The 2026 notes will bear interest at a rate of 4.900% per annum, the 2027 notes will bear interest at a rate of 4.800% per annum, the 2029 notes will bear interest at a rate of 4.850% per annum, the 2031 notes will bear interest at a rate of 4.950% per annum, the 2034 notes will bear interest at a rate of 5.050% per annum, the 2054 notes will bear interest at a rate of 5.300% per annum and the 2064 notes will bear interest at a rate of 5.350% per annum.

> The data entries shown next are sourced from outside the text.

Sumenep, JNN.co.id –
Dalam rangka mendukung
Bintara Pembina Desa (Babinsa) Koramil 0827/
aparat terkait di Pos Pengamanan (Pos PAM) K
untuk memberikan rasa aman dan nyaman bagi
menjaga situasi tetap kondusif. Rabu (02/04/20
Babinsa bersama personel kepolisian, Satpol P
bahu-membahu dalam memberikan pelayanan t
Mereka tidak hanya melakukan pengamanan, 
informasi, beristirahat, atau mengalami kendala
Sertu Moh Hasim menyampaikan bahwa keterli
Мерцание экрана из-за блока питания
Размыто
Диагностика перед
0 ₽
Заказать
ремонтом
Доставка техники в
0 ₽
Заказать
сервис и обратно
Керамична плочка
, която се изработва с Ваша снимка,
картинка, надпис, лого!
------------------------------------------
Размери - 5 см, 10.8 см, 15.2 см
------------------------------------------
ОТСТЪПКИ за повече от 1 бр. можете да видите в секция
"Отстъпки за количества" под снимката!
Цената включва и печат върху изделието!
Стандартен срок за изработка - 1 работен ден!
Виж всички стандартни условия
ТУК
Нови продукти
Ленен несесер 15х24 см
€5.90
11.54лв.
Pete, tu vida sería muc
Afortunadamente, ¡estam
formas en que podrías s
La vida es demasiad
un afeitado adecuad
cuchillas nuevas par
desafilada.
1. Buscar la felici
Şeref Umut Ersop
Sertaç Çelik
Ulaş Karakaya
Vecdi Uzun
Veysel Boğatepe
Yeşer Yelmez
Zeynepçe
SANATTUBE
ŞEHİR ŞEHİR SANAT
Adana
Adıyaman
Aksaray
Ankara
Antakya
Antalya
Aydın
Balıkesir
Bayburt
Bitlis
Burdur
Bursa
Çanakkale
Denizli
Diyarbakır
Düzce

We will pay interest semiannually on the notes, on February 26 and August 26 of each year, beginning on August 26, 2024. Interest on the notes will accrue from February 26, 2024. The 2026 notes will mature on February 26, 2026, the 2027 notes will mature on February 26, 2027, the 2029 notes will mature on February 26, 2029, the 2031 notes will mature on February 26, 2031, the 2034 notes will mature on February 26, 2034, the 2054 notes will mature on February 26, 2054 and the 2064 notes will mature on February 26, 2064.

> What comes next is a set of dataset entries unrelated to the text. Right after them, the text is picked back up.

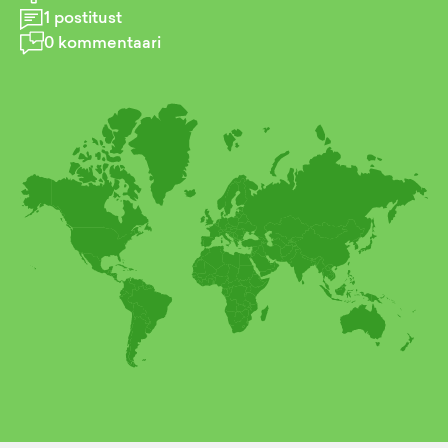
1
postitust
0
kommentaari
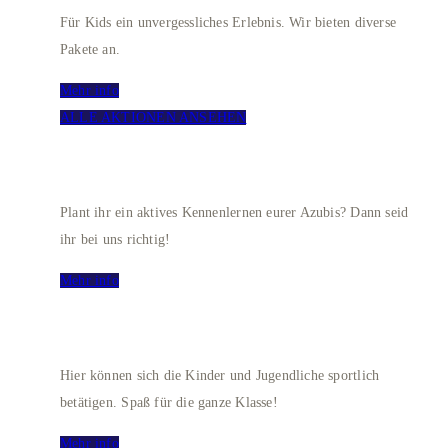
Für Kids ein unvergessliches Erlebnis. Wir bieten diverse
Pakete an.
Mehr info
ALLE AKTIONEN ANSEHEN
AZUBI-KENNENLERNTAGE
Plant ihr ein aktives Kennenlernen eurer Azubis? Dann seid
ihr bei uns richtig!
Mehr info
SCHOOL BOWLING
Hier können sich die Kinder und Jugendliche sportlich
betätigen. Spaß für die ganze Klasse!
Mehr info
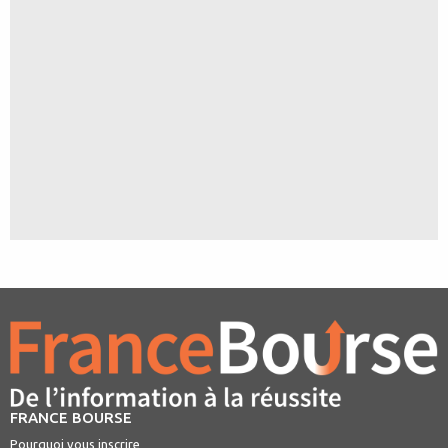
FRANCE BOURSE
Pourquoi vous inscrire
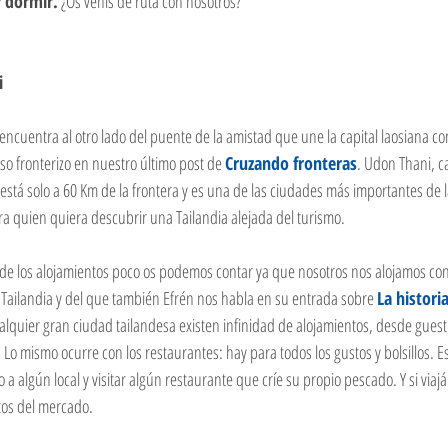
y dormir.
 ¿Os venís de ruta con nosotros?
i
encuentra al otro lado del puente de la amistad que une la capital laosiana con
aso fronterizo en nuestro último post de 
Cruzando fronteras
. Udon Thani, ca
stá solo a 60 Km de la frontera y es una de las ciudades más importantes de l
 quien quiera descubrir una Tailandia alejada del turismo. 
 de los alojamientos poco os podemos contar ya que nosotros nos alojamos co
 Tailandia y del que también Efrén nos habla en su entrada sobre 
L
a histori
lquier gran ciudad tailandesa existen infinidad de alojamientos, desde guest
o mismo ocurre con los restaurantes: hay para todos los gustos y bolsillos. Es
 algún local y visitar algún restaurante que críe su propio pescado. Y si viaj
tos del mercado. 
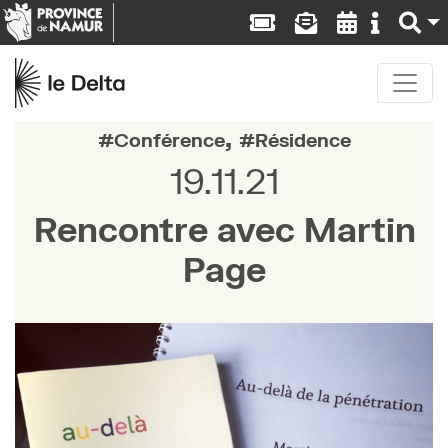
,
Conférence
Résidence
19.11.21
Rencontre avec Martin
Page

We may redeem some or all of the 2026 notes, the 2027 notes, the 2029 notes, the 2031 notes, the 2034 notes, the 2054 notes and the 2064 notes at any time or from time to time at the applicable redemption prices set forth under the heading “Description of Notes—Optional Redemption” in this prospectus supplement. In addition, in the event that (i) the Acquisition (as defined herein) is not consummated on or prior to the later of (1) March 20, 2025 or (2) the date that is five business days after any later date to which the parties to the Merger Agreement (as defined herein) may agree to extend the “Outside Date” in the Merger Agreement (the “Special Mandatory Redemption End Date”) or (ii) we notify the trustee under the indenture that we will not pursue consummation of the Acquisition (any such event, a “Special Mandatory Redemption Event”), then the Company will be required to redeem all of the notes (the “Special Mandatory Redemption”) at a redemption price equal to 101% of the aggregate principal amount of such notes, plus accrued and unpaid interest, if any, to, but not including, the Special Mandatory Redemption Date (as defined herein) (subject to the right of holders of such notes of record on the relevant record date to receive interest due on an interest payment date falling prior to the Special Mandatory Redemption Date) (the “Special Mandatory Redemption Price”). See “Description of Notes—Special Mandatory Redemption.” No sinking fund is provided for the notes.
The notes will be our senior unsecured obligations and will rank equally with our other senior unsecured indebtedness. The notes will not be listed on any securities exchange.